MostlyFilm revisits Phil Concannon‘s enlightening piece on DW Griffith’s Birth Of A Nation
by Philip Concannon
“In the brief span of six years, between directing his first one-reeler in 1908 and The Birth of a Nation in 1914, Griffith established the narrative language of cinema as we know it today.” – David A. Cook, a History of Narrative Film (2004)
“DW Griffith, when you come right down to it, invented motion pictures. As Lionel Barrymore says, there ought to be a statue to him at Hollywood and Vine, and it ought to be fifty feet high, solid gold, and floodlighted every night.” – Mack Sennett
If you believe some of the things that have been said about him, there was no cinema before DW Griffith.

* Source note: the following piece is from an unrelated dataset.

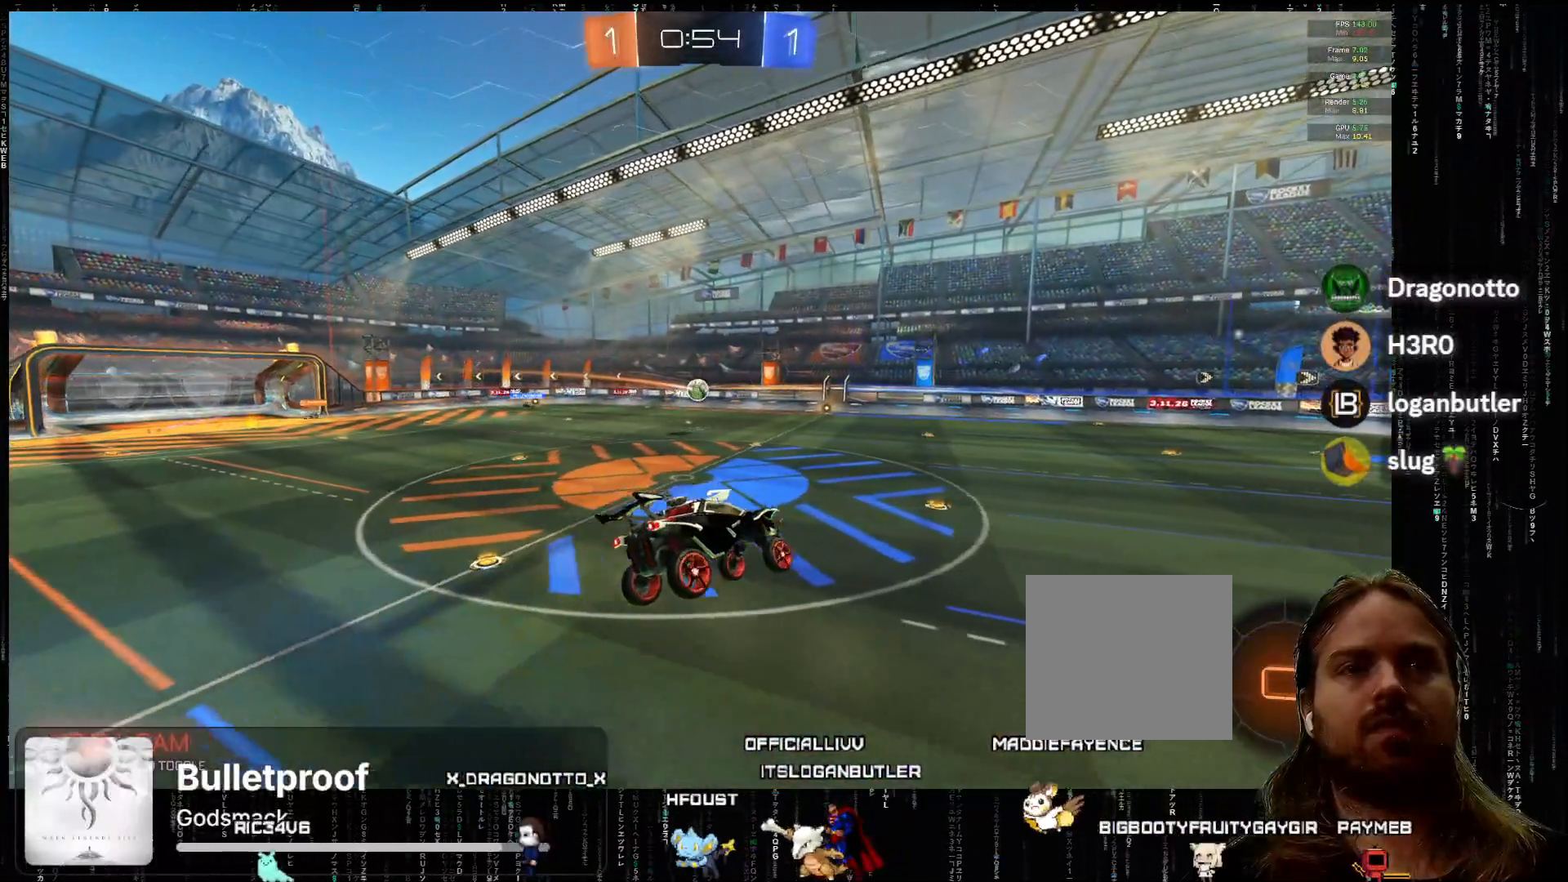
{"buttons": ["R2"], "left_stick": "down-right", "events": [[33, "left_stick", "right"], [117, "Y", "down"], [133, "L2", "up"], [133, "left_stick", "center"], [250, "Y", "up"], [283, "left_stick", "down-right"]]}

Sure, there were other innovators in the medium’s nascent years, but Griffith was the man who broke new ground and unified these techniques into a narrative that played out on a scale unprecedented in American cinema. The Birth of a Nation was the first film blockbuster, it is unquestionably one of the most influential pictures ever made, and it immediately launched the man behind it into the pantheon of great directors. Whether or not he should remain there is another matter entirely, however, as we consider the thorny question that faces everyone who sits down to watch The Birth of a Nation – should this epic be considered as one of American cinema’s greatest achievements, or its greatest shame?